Exercise tasks.
1 - In the news report on the events leading to Amir Locke's death, what charges did Speed face after the strip mall shooting?
2 - From the news report on the events leading to Amir Locke's death, list every way Speed broke his probation after his discharge, according to court records.
3 - Continue the news report on the events leading to Amir Locke's death from where it stops.

Source document.
= = = = =

MINNEAPOLIS — The chain of events leading to Amir Locke’s death began near a Brooklyn Park strip mall about a year and a half ago. It would intersect with failures in Minnesota’s juvenile justice system that would see a violent teen able to avoid prison. It would prompt police to get a no-knock warrant as they searched for the teen for a murder.
It would end with two people dead.
In September 2020, then-16-year-old Mekhi Speed got into a fight with a 22-year-old man at a strip mall that has seen a significant amount of violence the last two years.
The man told police that after he punched Speed, Speed went back to a car. Fearing Speed was getting a gun, the man ran to a nearby apartment complex as he heard gunshots whizzing by. One of the bullets went through his leg. A witness ID’d Speed as firing the shots, according to court records.
Speed would be charged with second degree assault and a minor in possession of a firearm, which carries a mandatory prison sentence.
Minnesota’s juvenile justice system is designed to hold defendants accountable while also working to rehabilitate them in an attempt to prevent kids from being institutionalized. Speed would plead guilty in the strip mall shooting and agree to what’s known as Extended Juvenile Jurisdiction. A three-year adult prison sentence was stayed until he was 21, so long as he followed the terms of his probation, remain law abiding and get treatment.
Speed was sent to the West Central Regional Juvenile Treatment Center’s secure residential program in Moorhead in December 2020.
After his discharge, Speed twice tested positive for pot in the summer of 2021. He failed to stay in regular contact with probation, failed to go to school regularly and failed to go to therapy, according to court records.
In October, Judge Shereen Askalani found Speed’s violation of his probation was “intentional and inexcusable.” Though she could have sent him to prison, Askalani ordered that Speed be released to his mother and put on 30 days of electronic home monitoring.
Then on Jan. 10, at about 9:30 at night, Speed is accused of murdering Otis Elder in St. Paul.
According to the criminal complaint, police watched a video of Elder's murder that showed the man who fired the gun wearing a dark jacket and light-colored hooded sweatshirt.
After the shooting, the man in the dark colored jacket and an accomplice hopped into a silver Mercedes and sped away. Police suspected that the Mercedes had been stolen in Nov. 27, 2021 -- about a month after a judge put Speed on home monitoring.

= = = = =

Data records.

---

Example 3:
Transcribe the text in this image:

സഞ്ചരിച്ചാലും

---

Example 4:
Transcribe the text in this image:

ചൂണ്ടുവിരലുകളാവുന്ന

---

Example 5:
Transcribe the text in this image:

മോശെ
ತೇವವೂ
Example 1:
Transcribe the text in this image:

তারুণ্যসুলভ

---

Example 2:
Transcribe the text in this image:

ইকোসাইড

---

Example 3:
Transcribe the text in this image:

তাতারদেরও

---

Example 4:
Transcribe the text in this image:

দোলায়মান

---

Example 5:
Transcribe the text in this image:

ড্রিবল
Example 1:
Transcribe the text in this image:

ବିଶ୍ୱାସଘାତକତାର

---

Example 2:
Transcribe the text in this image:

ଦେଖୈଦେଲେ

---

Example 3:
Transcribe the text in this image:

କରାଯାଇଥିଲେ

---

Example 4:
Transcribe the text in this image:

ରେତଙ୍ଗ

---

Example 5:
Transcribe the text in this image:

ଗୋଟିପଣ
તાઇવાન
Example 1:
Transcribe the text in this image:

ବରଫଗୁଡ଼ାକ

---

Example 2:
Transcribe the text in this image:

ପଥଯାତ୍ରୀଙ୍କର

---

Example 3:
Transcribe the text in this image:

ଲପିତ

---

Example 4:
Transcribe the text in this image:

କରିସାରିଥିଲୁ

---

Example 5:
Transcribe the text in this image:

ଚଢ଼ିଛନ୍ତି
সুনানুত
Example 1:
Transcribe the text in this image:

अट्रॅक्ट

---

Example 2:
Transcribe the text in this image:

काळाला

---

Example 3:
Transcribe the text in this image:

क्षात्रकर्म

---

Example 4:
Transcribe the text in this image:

= = = = =

Numbered answers.
1 - Second degree assault and being a minor in possession of a firearm.

2 - He twice tested positive for pot in the summer of 2021, failed to stay in regular contact with probation, failed to go to school regularly, and failed to go to therapy.

3 -
The Mercedes was involved in numerous crimes before Elder's murder, including three armed robberies and a police pursuit. After the murder, police tracked the Mercedes using MnDOT cameras to the Bolero Flats Apartments in downtown Minneapolis.
Police went to the building on Jan. 24 and met with witnesses who ID'd the man in the stolen Mercedes as Speed, according to the criminal charge. Video also showed him arriving at the Bolero Flats wearing similar clothes to the man who shot Elder.
Police identified three different apartments in the Bolero Flats where Speed could be, including apartment 701, where Speed's brother and his girlfriend lived. When police raided the unit on Feb. 2, the two of them were there, along with Amir Locke -- Speed's cousin.
Body cam video would show him appearing to wake up, holding a gun as he starts to move before officer Mark Hanneman shoots and kills him.
No record made available suggests Locke had anything to do with Elder's murder.
Speed was not in any of the three apartments raided, but police did find clothing that matched what he was seen wearing on video during Elder's murder, according to the complaint.
Speed was arrested in Winona about five days after the raid, where he was found with a loaded gun in his jacket, according to the criminal complaint.
The juvenile justice's system attempt to keep Speed from being institutionalized has likely failed. If convicted as an adult for Elder’s murder, Speed faces a minimum of 23 years in prison.